- Exercise brief
Recast all the lines of the entries below as a Markdown table with two columns, Row and Line: give each row a number and skip blank lines. Leave the pictures out.
** Start **
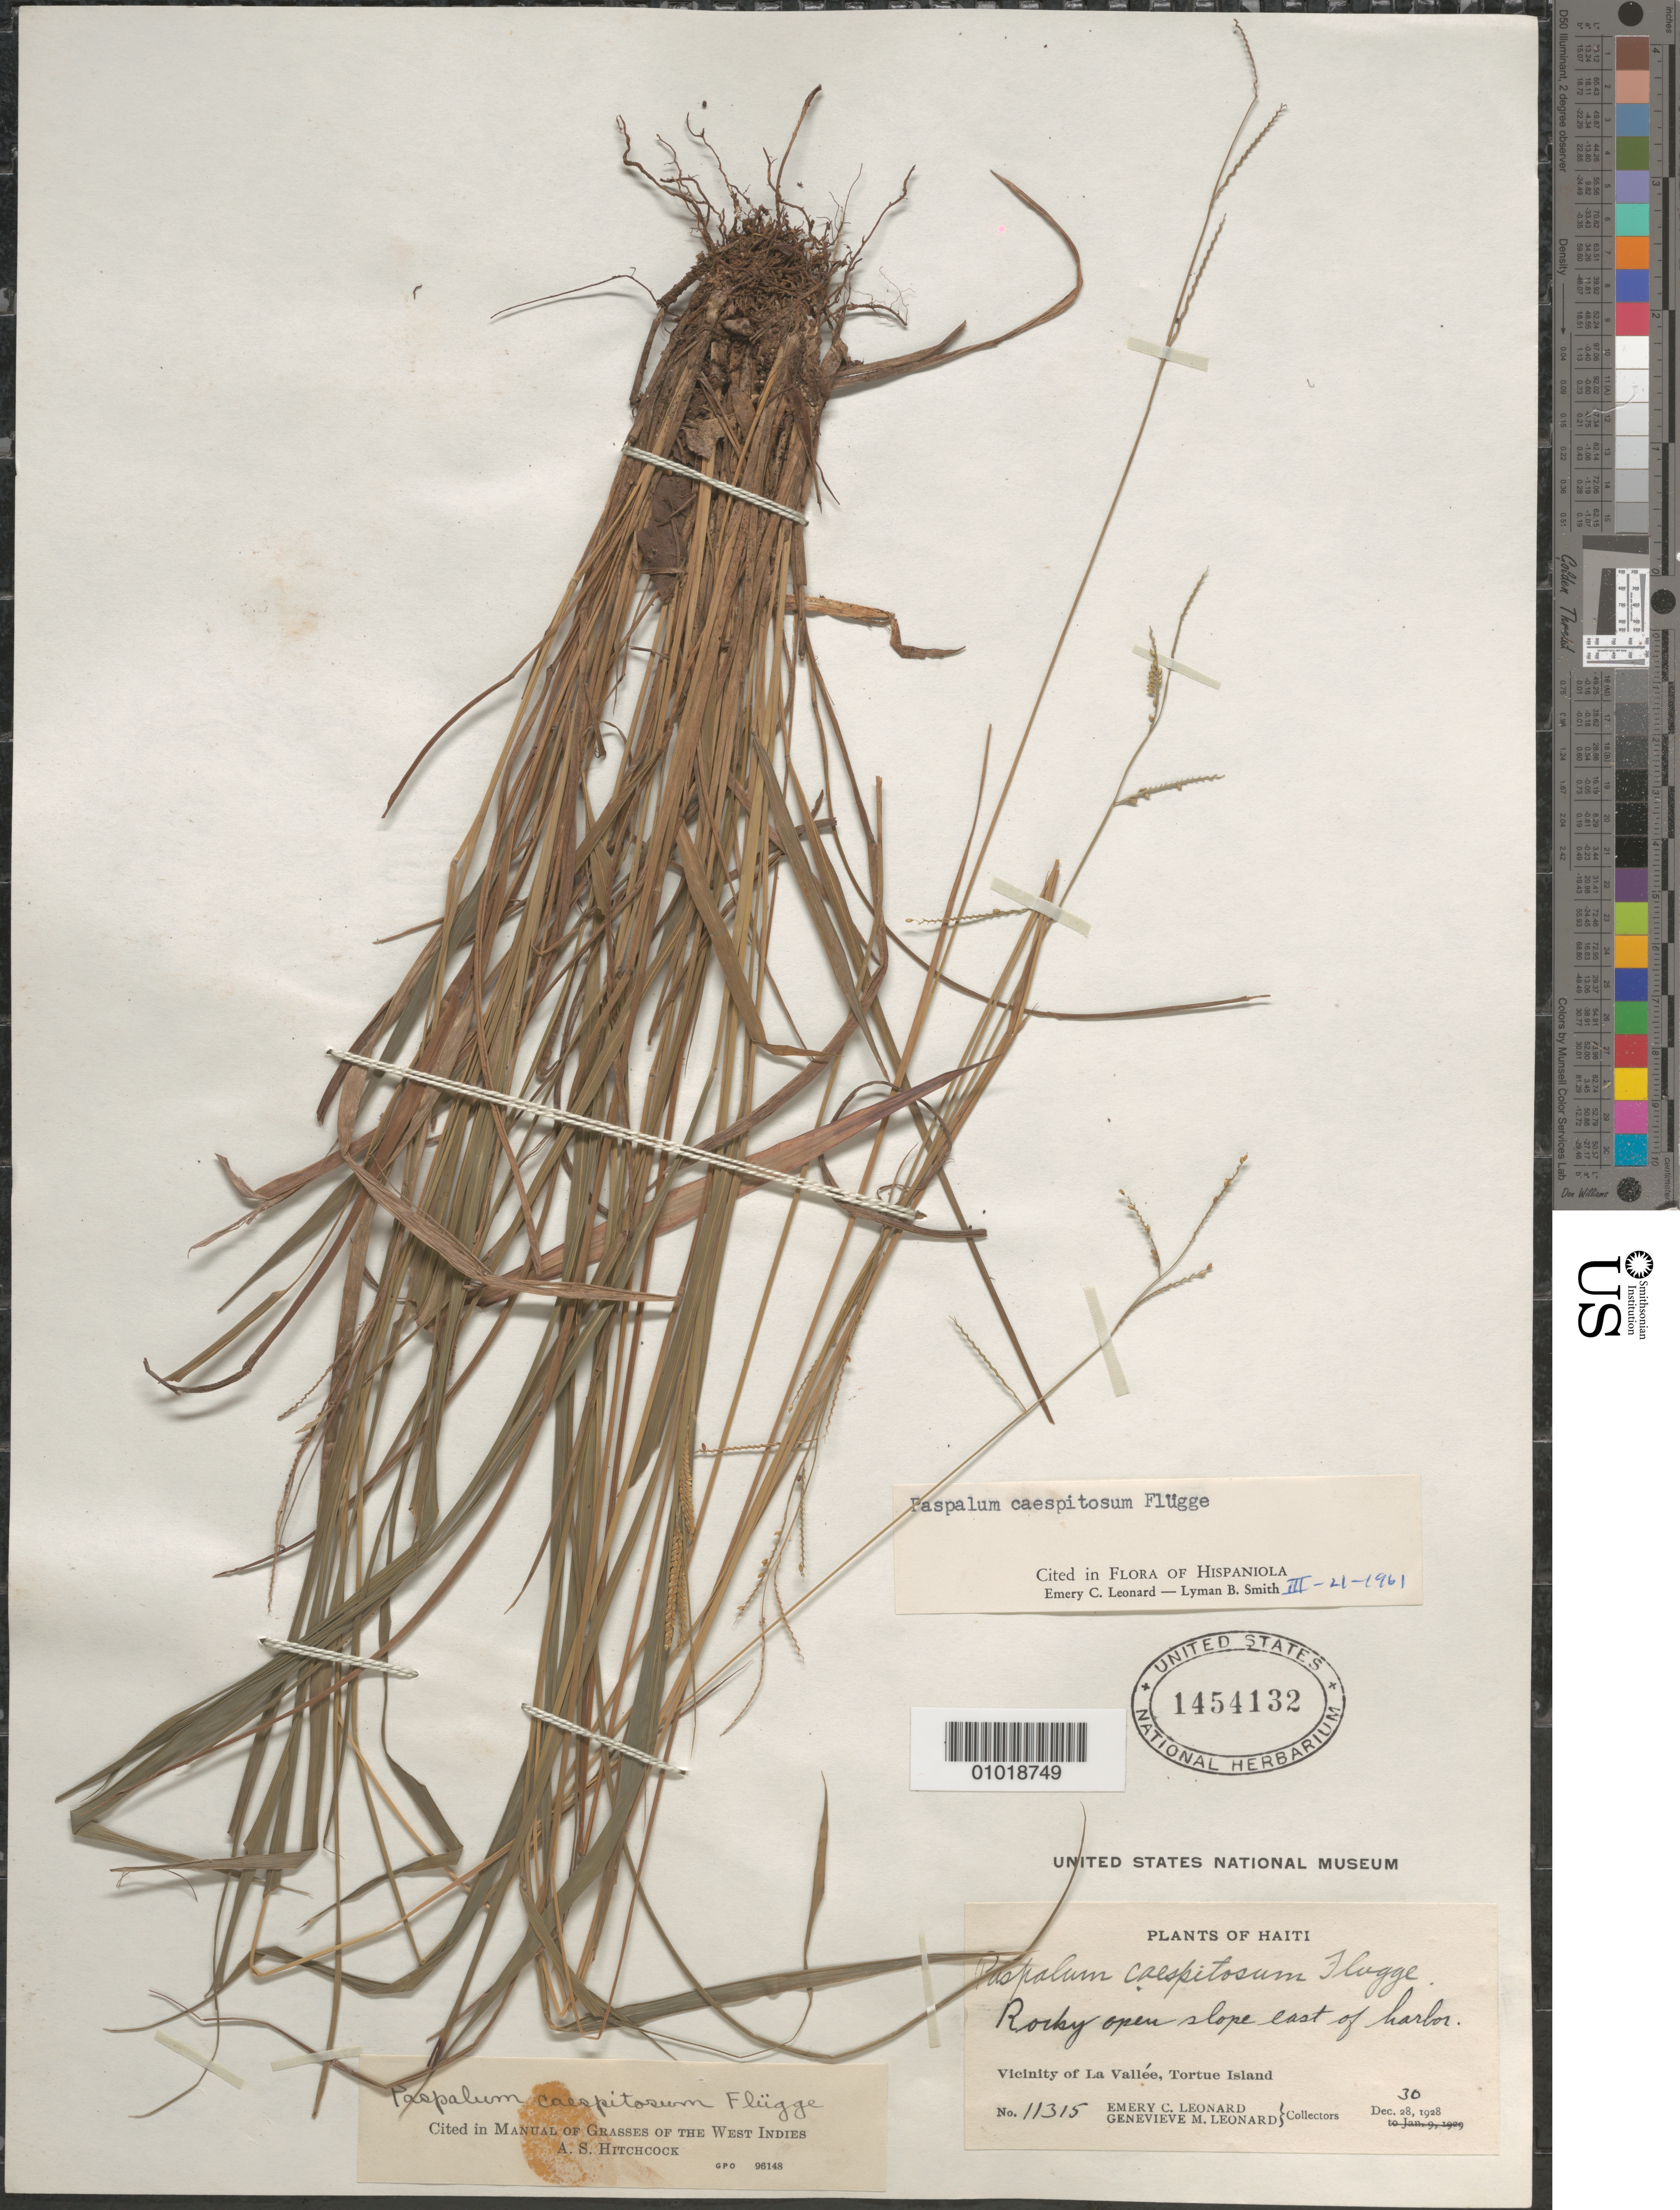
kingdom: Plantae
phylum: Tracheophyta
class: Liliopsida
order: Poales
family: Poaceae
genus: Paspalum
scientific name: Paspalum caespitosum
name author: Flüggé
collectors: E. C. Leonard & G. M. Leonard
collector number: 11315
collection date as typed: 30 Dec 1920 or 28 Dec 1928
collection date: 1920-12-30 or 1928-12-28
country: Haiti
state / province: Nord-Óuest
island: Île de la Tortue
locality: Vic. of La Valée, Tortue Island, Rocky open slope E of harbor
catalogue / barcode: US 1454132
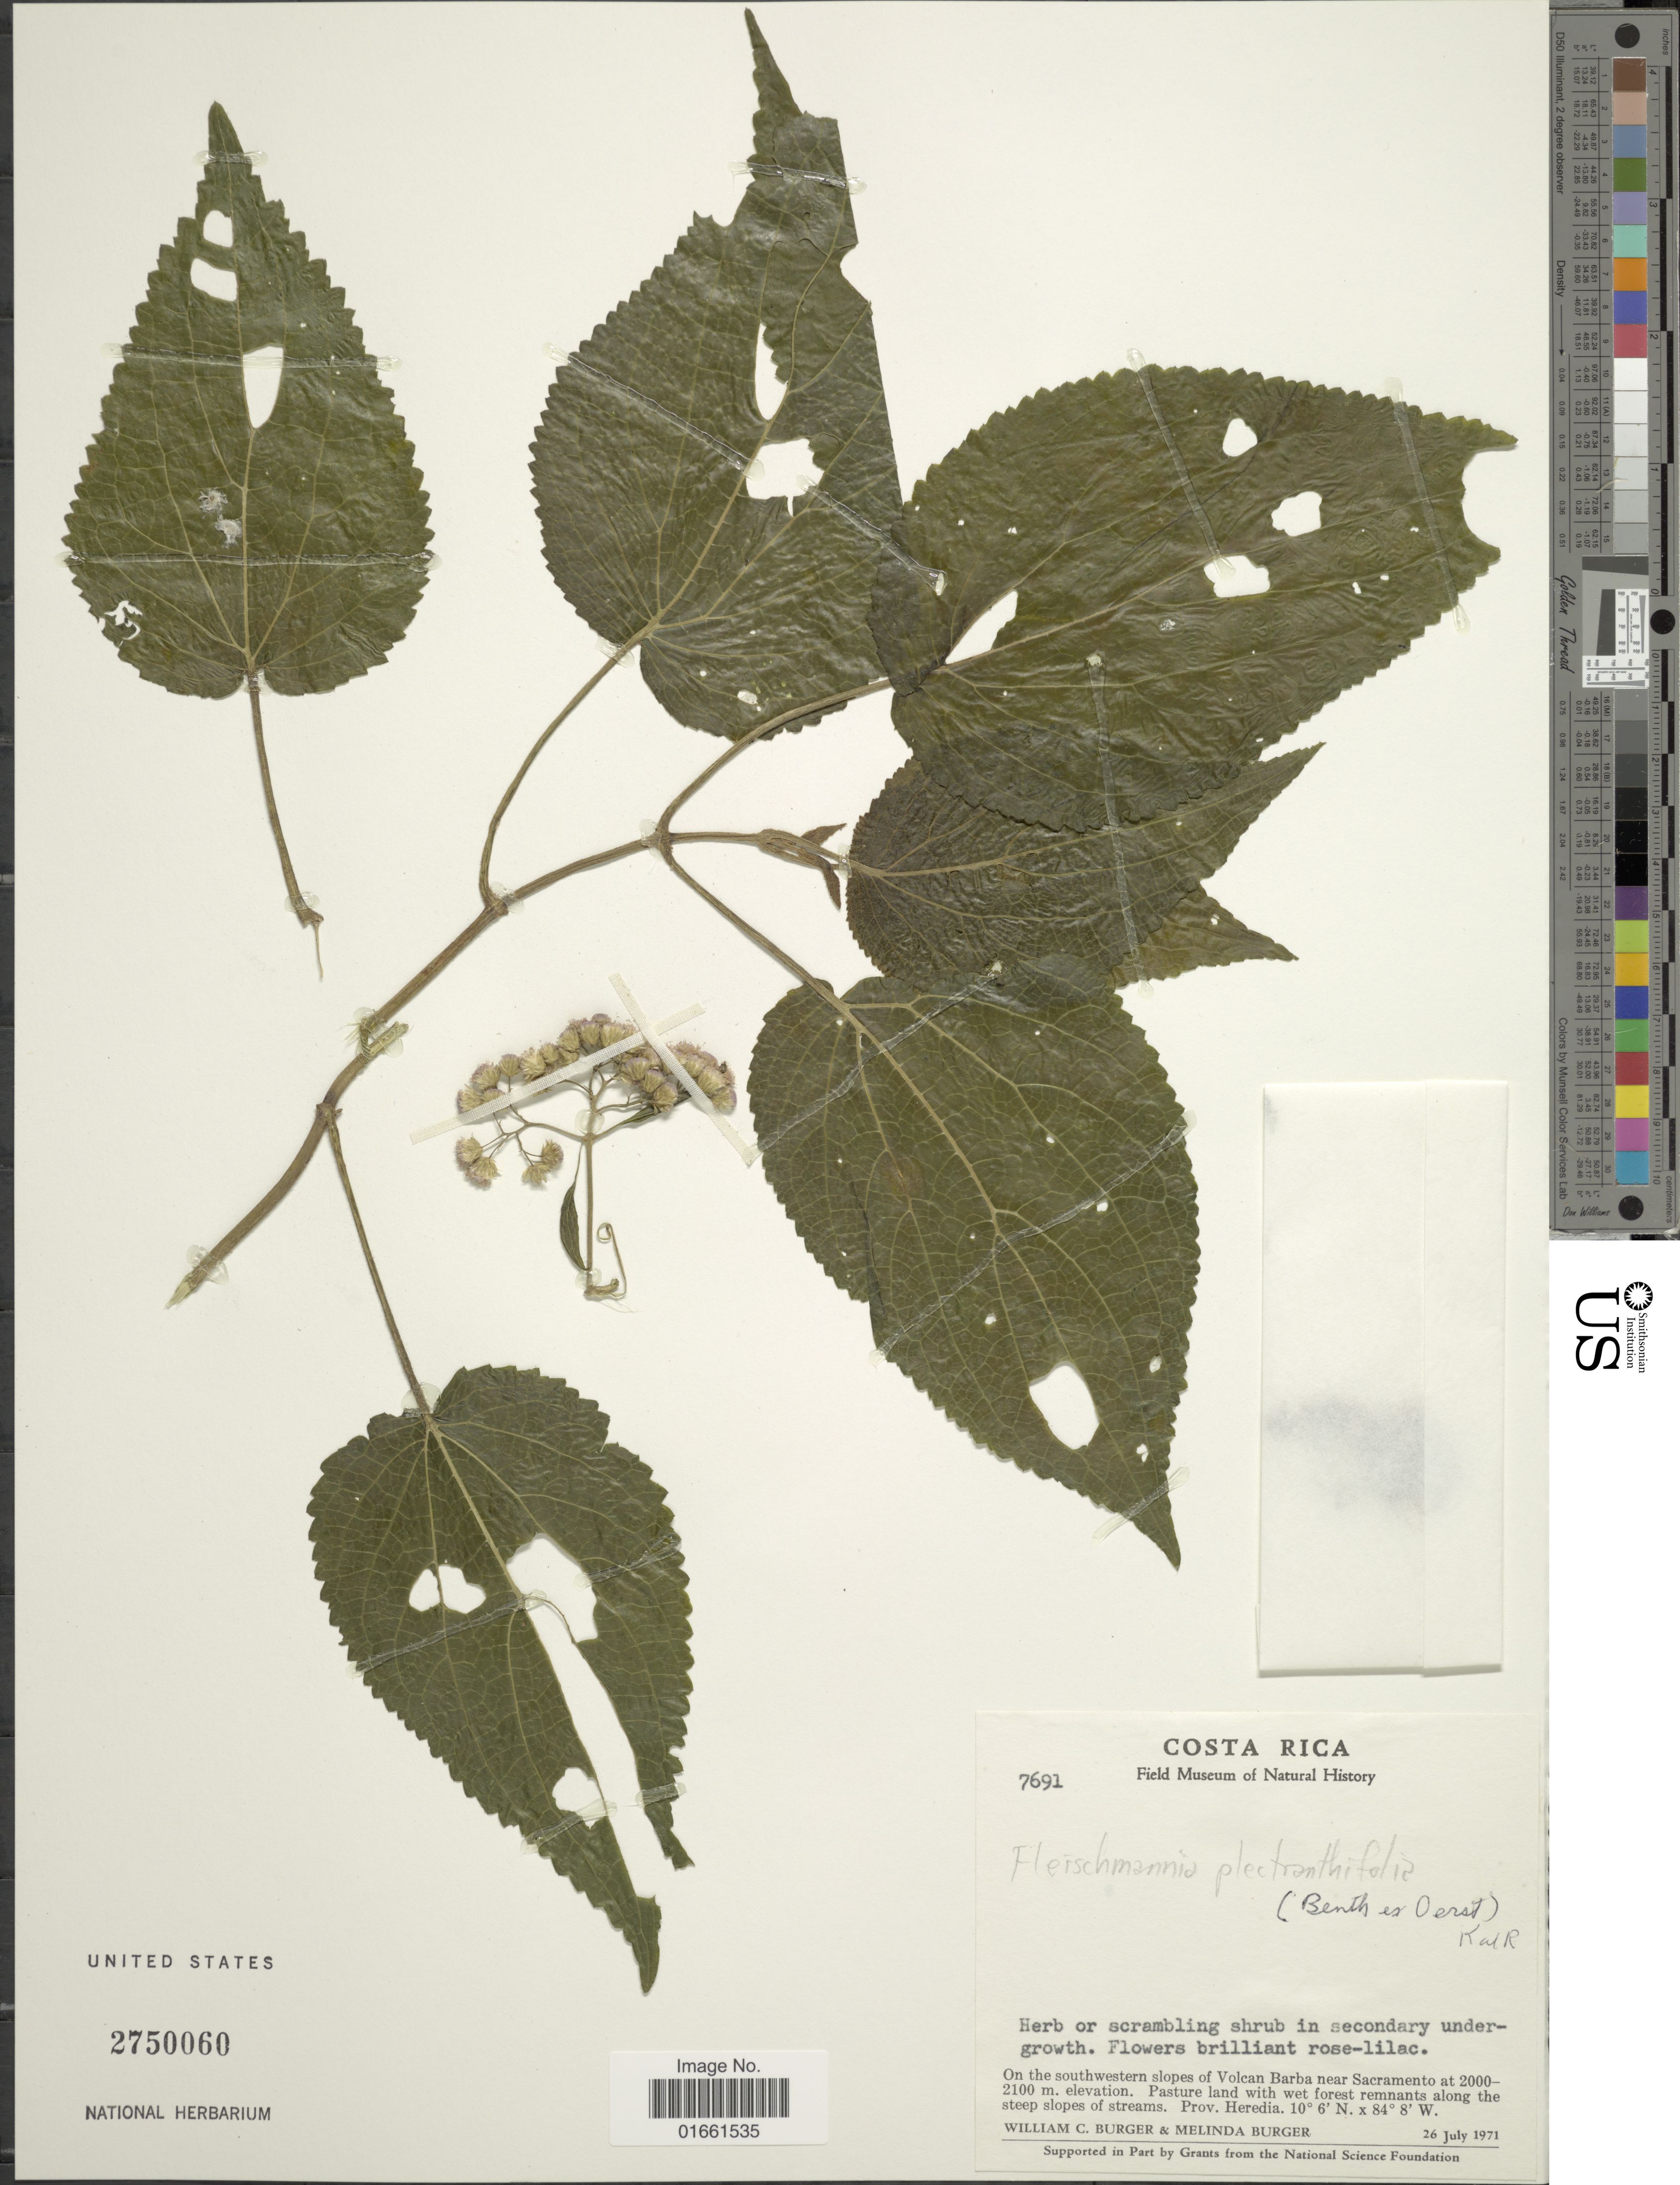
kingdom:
** End **
- Exercise output
| Row | Line |
|---|---|
| 1 | kingdom: Plantae |
| 2 | phylum: Tracheophyta |
| 3 | class: Liliopsida |
| 4 | order: Poales |
| 5 | family: Poaceae |
| 6 | genus: Paspalum |
| 7 | scientific name: Paspalum caespitosum |
| 8 | name author: Flüggé |
| 9 | collectors: E. C. Leonard & G. M. Leonard |
| 10 | collector number: 11315 |
| 11 | collection date as typed: 30 Dec 1920 or 28 Dec 1928 |
| 12 | collection date: 1920-12-30 or 1928-12-28 |
| 13 | country: Haiti |
| 14 | state / province: Nord-Óuest |
| 15 | island: Île de la Tortue |
| 16 | locality: Vic. of La Valée, Tortue Island, Rocky open slope E of harbor |
| 17 | catalogue / barcode: US 1454132 |
| 18 | kingdom: |